*** Input material ***

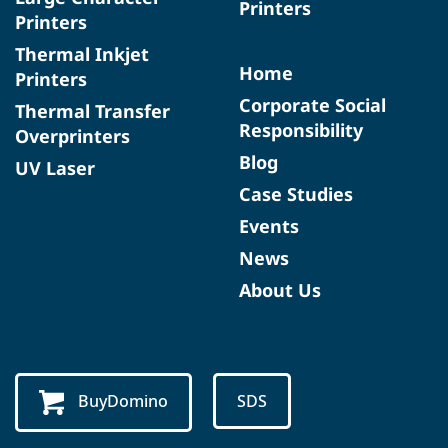
Printers
Printers
Thermal Inkjet
Home
Printers
Corporate Social
Thermal Transfer
Responsibility
Overprinters
Blog
UV Laser
Case Studies
Events
News
About Us
BuyDomino
SDS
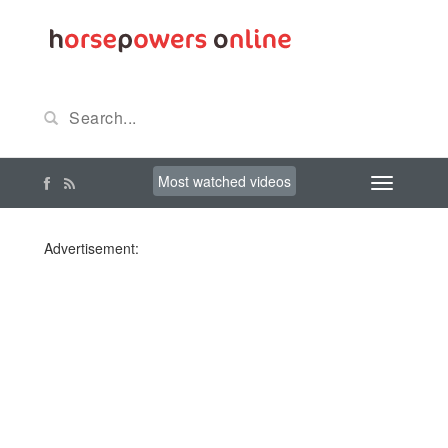
Most watched videos
Advertisement:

***

Keep every word of the data as it is when you write it out, but drop the pictures.

• [Solution to the problem]:
Printers
Printers
Thermal Inkjet
Home
Printers
Corporate Social
Thermal Transfer
Responsibility
Overprinters
Blog
UV Laser
Case Studies
Events
News
About Us
BuyDomino
SDS
Most watched videos
Advertisement:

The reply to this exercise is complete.